I agree that the easiest box to install as well as fit and finish decides what box I use. In this case, I felt this box would be easiest to install. Knowing the structure(timber frame barn) there is no reliable way to know if or where you will find a stud. All I knew going in is that a double gang box was already there and there was an outlet who's plastic was disintegrating, causing sparks. I didn't know if the box was metal or plastic, nailed to a stud of floating in the middle of a cavity, none of that. As I mentioned, I have a distrust in metal old work boxes. The mounting system on plastic old work boxes I find to be more reliable.


----------



## pappagor (Jan 29, 2008)

i thought all states lic sparky and plumbers
the only blue box i ever see is the 19 cent ones from the big box hors.
all thoe there are towns around here that do not require a permit at all for new homes :no::blink:


----------



## Dustincoc (Sep 14, 2011)

pappagor said:


> i thought all states lic sparky and plumbers
> the only blue box i ever see is the 19 cent ones from the big box hors.
> all thow there are towns around here that do not require a permit at all for new homes :no::blink:


Not NY. No state issued contractor licences at all.


----------



## pappagor (Jan 29, 2008)

i would have never thought that from a union state like ny


----------



## woodchuck2 (Feb 27, 2008)

Surprisingly NY does not require a license.

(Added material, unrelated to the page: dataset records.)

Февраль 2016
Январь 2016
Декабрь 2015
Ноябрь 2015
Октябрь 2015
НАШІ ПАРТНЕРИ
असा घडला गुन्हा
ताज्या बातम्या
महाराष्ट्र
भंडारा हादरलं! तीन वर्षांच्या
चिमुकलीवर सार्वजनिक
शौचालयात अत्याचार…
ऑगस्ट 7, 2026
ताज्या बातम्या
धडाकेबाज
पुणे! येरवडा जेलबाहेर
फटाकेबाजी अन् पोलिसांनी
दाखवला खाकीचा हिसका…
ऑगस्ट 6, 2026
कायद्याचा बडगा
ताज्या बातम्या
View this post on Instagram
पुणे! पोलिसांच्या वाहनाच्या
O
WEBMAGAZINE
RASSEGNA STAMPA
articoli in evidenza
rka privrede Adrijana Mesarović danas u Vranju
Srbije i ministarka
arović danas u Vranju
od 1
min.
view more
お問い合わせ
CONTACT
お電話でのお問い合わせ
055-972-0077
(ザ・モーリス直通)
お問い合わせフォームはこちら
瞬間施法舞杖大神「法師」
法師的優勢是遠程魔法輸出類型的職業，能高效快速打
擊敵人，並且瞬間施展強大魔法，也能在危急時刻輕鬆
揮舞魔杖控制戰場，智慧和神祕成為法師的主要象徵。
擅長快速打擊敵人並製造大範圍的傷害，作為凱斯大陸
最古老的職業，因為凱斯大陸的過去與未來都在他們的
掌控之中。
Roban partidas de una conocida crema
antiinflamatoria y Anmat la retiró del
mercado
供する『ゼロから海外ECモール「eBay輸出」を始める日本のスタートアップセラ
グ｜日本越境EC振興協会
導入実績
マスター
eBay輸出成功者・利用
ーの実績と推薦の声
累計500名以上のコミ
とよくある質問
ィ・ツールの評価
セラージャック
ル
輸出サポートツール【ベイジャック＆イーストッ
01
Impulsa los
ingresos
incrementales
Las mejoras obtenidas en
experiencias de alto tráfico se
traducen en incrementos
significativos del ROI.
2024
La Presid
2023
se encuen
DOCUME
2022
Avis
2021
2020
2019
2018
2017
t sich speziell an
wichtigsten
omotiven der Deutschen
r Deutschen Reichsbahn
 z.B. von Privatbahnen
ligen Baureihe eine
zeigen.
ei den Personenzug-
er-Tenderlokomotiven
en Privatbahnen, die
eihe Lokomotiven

They leave it up to local Governments to enforce any kind of a license. Even then most do not require permits. The only thing required is a rough/final inspection to obtain a CO. The building inspectors have no say in the wiring other than they need to see a sticker either on the panel or at least a window/door. I prefer the electric inspector place the sticker on the panel. Hack work?? Yup, see lots of it. I prefer to get inspections even when not required just to help cover my butt. Inspections also reassure the HO that the job was done properly. Some balk at the cost and feel it is not necessary but i still do it anyway, in the end they are happy.


----------



## pappagor (Jan 29, 2008)

what are your coast if you want to have a inspection done on your job .
and how long dose it take you to get some one out to do it.
it just blows my mind that ny is that lack on inspection of a job. you would think they would want the money:jester:


----------